Eisenstein-Kronecker classes, integrality of critical values of Hecke $L$-functions and $p$-adic interpolation
Guido Kings, Johannes Sprang
TL;DR
The paper develops a geometric framework for critical values of Hecke $L$-functions over arbitrary totally complex fields by constructing equivariant coherent Eisenstein-Kronecker classes on CM abelian schemes using the completed Poincaré bundle. It then provides explicit computations of these classes in terms of generalized Eisenstein-Kronecker series and currents, connecting them to the de Rham polylogarithm and CM-type decompositions. The results yield integrality statements for regularized values $L(\chi,0)$ after division by explicit periods, and enable a $p$-adic interpolation measure in the ordinary case, generalizing prior CM-field constructions (Damerell, Shimura, Katz) to the broader CM setting. The work also introduces refined classes to manage integrality and develops a robust link between CM types, periods, and special $L$-values, with potential implications for Deligne-type conjectures and CM motives of rank one.
Abstract
We show that for an arbitrary totally complex number field $L$ the (regularized) critical $L$-values of algebraic Hecke characters of $L$ divided by certain periods are algebraic integers. This relies on a new construction of an equivariant coherent cohomology class with values in the completion of the Poincaré bundle on an abelian scheme $\cal{A}$. From this we obtain a cohomology class for the automorphism group of a CM abelian scheme $\cal{A}$ with values in some canonical bundles, which can be explicitly calculated in terms of Eisenstein-Kronecker series.
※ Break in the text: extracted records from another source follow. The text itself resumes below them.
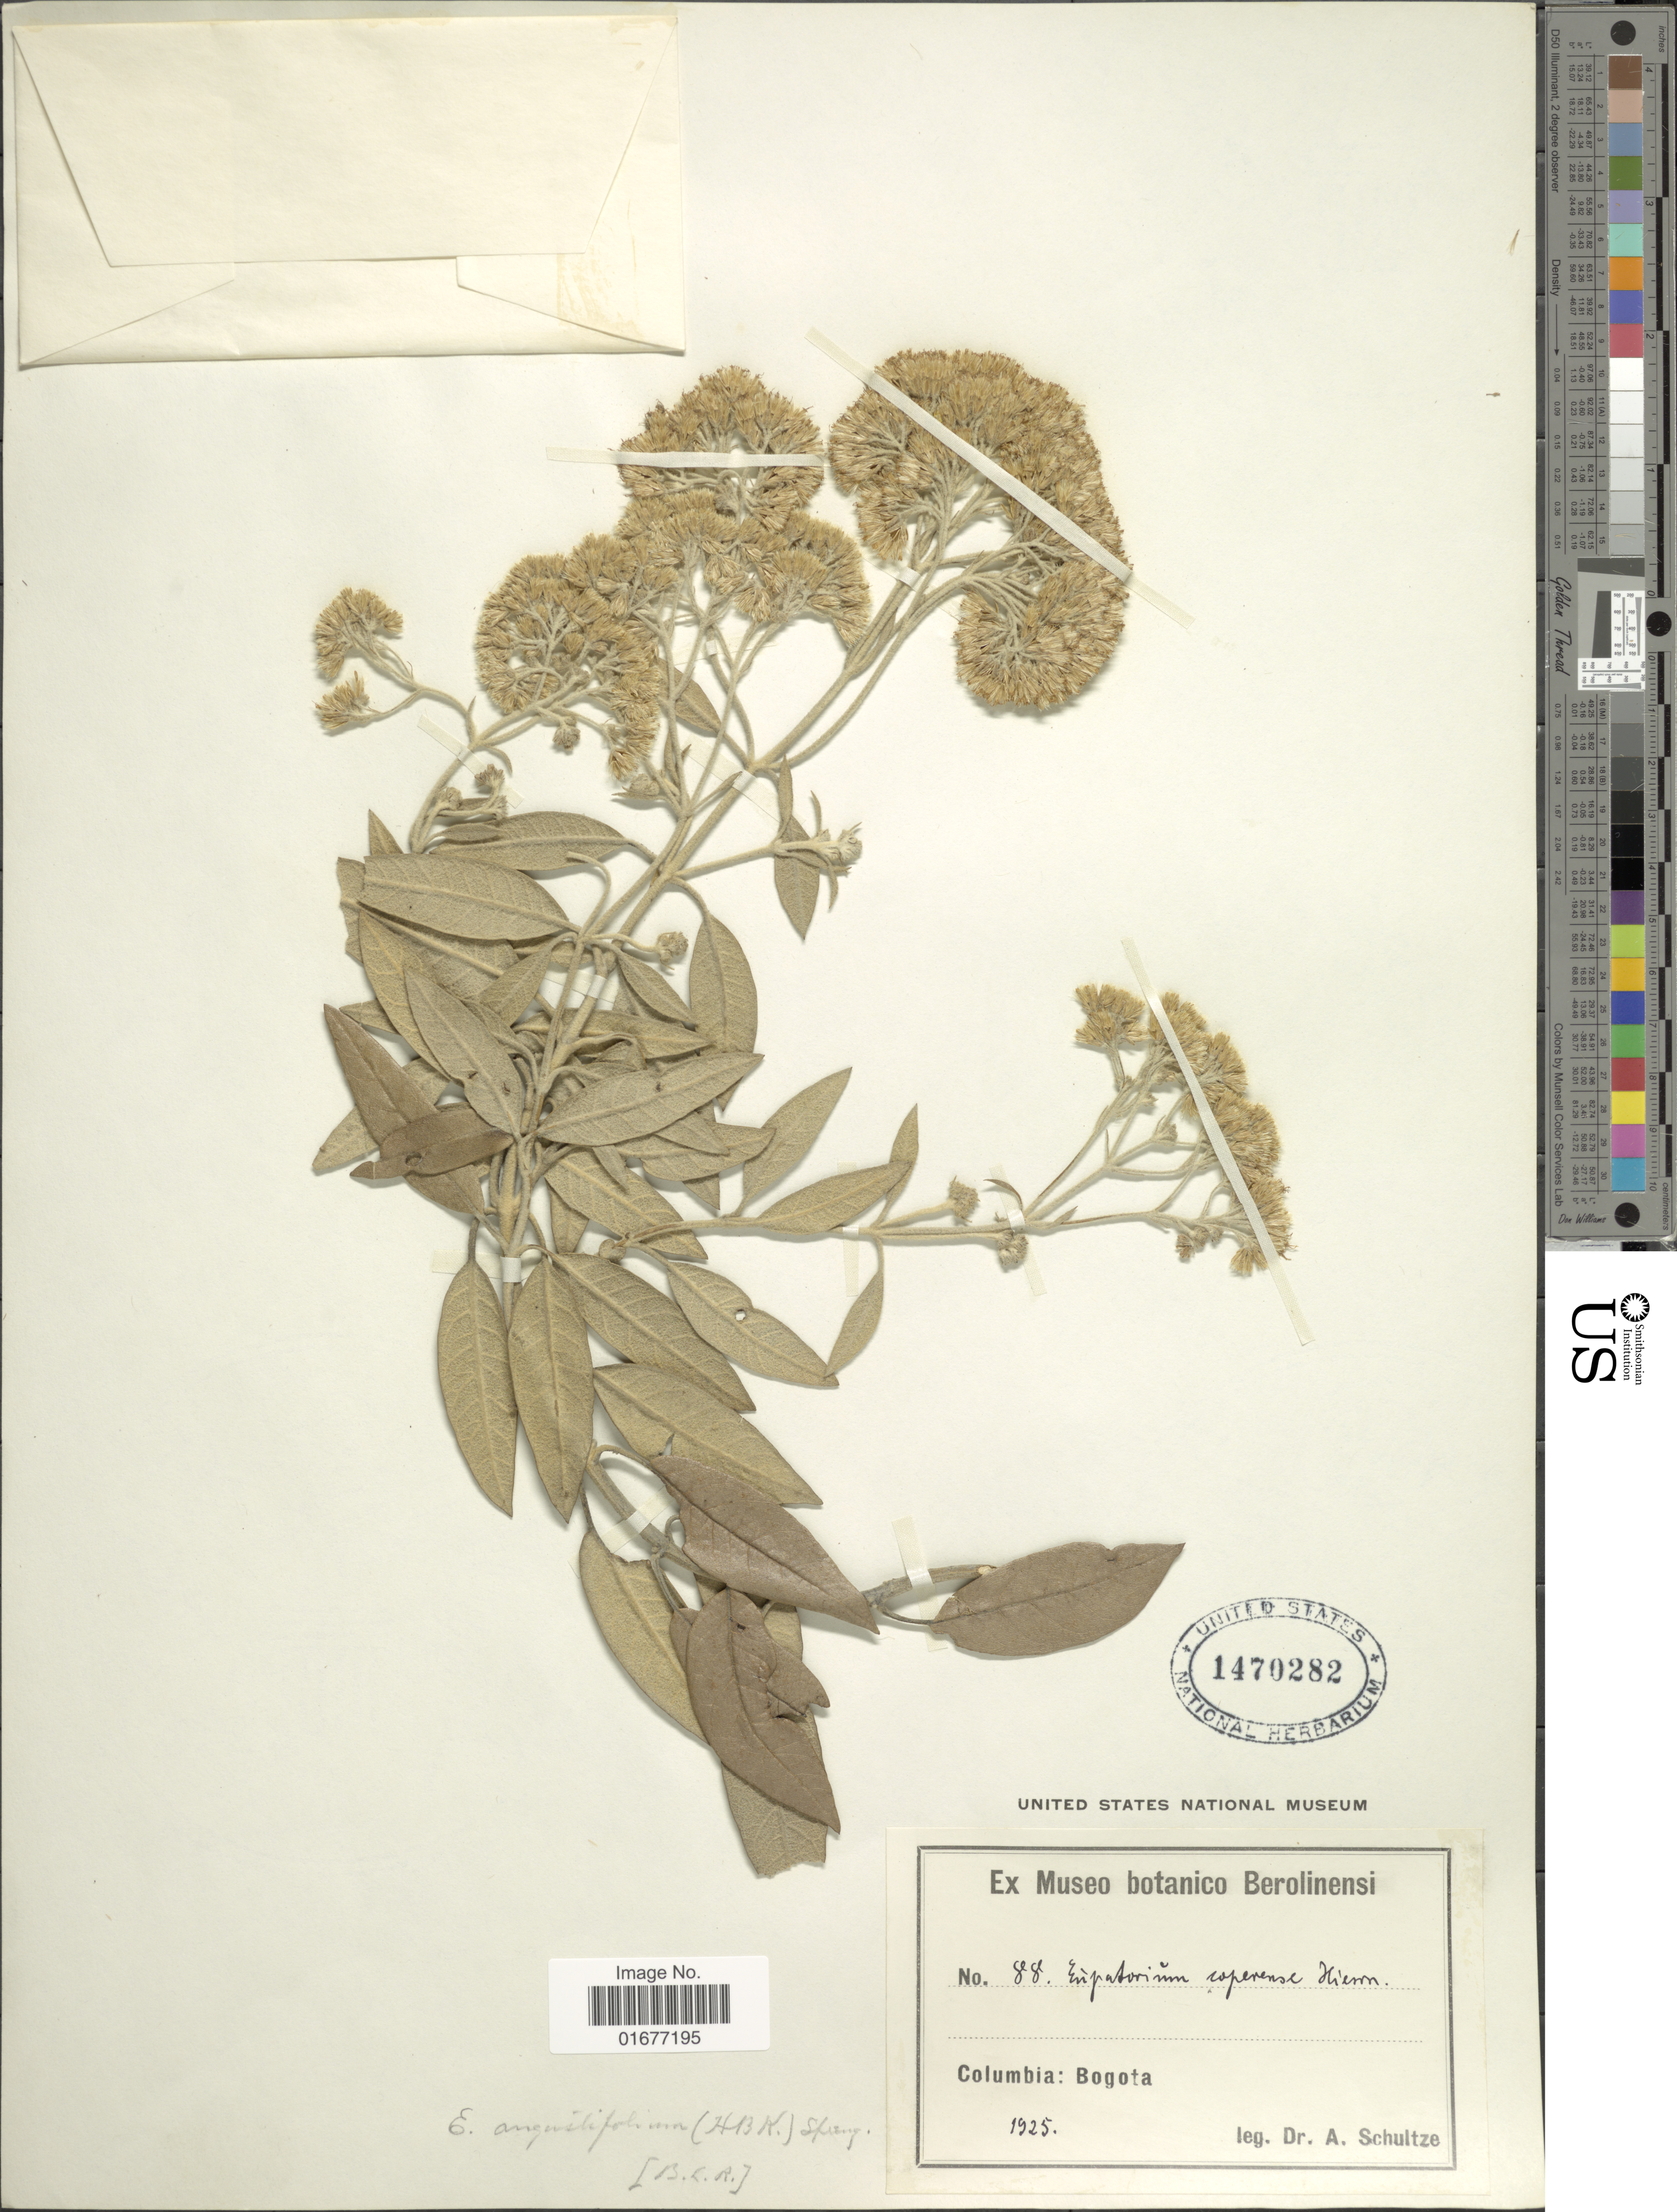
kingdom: Plantae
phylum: Tracheophyta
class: Magnoliopsida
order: Asterales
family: Asteraceae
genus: Ageratina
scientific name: Ageratina angustifolia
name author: (Kunth) R.M. King & H. Rob.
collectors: A. Schultze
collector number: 88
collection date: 1925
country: Colombia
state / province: Bogota D.C.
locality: Bogota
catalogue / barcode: US 1470282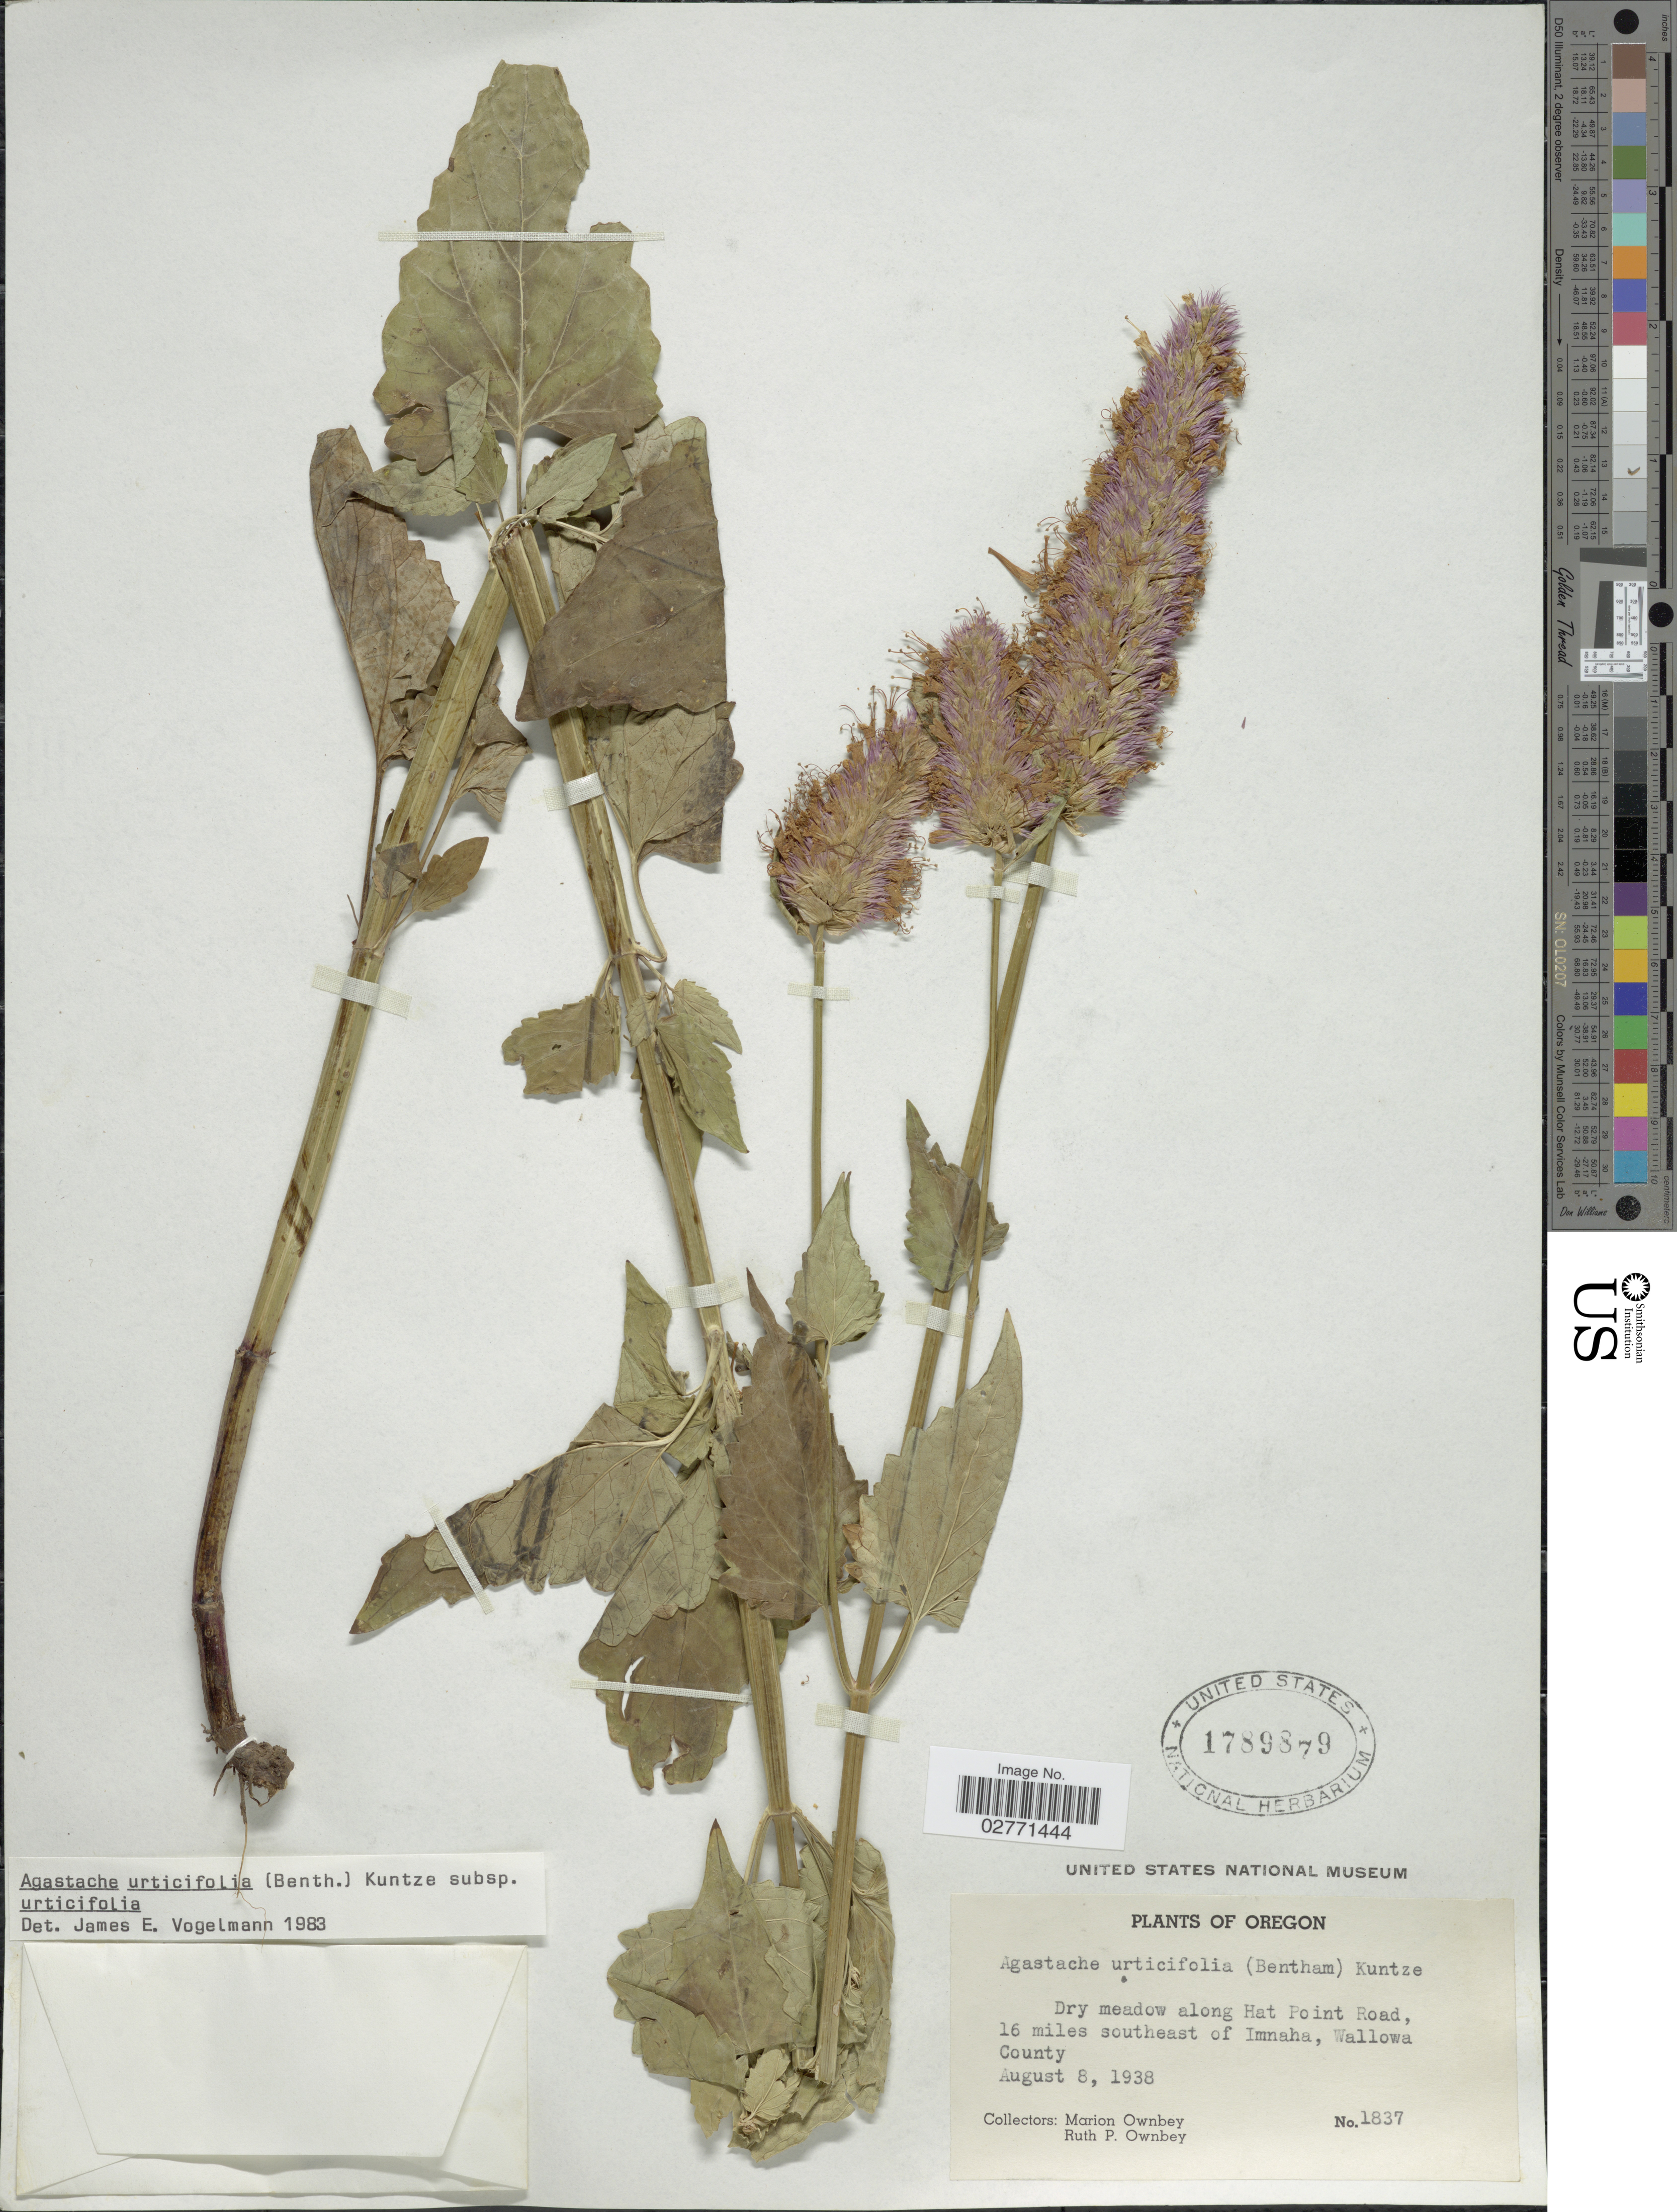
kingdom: Plantae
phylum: Tracheophyta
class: Magnoliopsida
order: Lamiales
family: Lamiaceae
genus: Agastache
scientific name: Agastache urticifolia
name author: (Benth.) Kuntze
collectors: M. Ownbey & R. Ownbey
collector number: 1837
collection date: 1938-08-08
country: United States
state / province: Oregon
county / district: Wallowa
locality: Dry meadow along Hat Point Road, 16 miles southeast of Imnaha, Wallowa County.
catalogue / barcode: US 1789879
As a further consequence, using an infinitesimal trivialization of the Poincaré bundle, we construct a $p$-adic measure interpolating the critical $L$-values in the ordinary case. This generalizes previous results for CM fields by Damerell, Shimura and Katz and settles the algebraicity and $p$-adic interpolation in the remaining open cases of critical values of Hecke $L$-functions.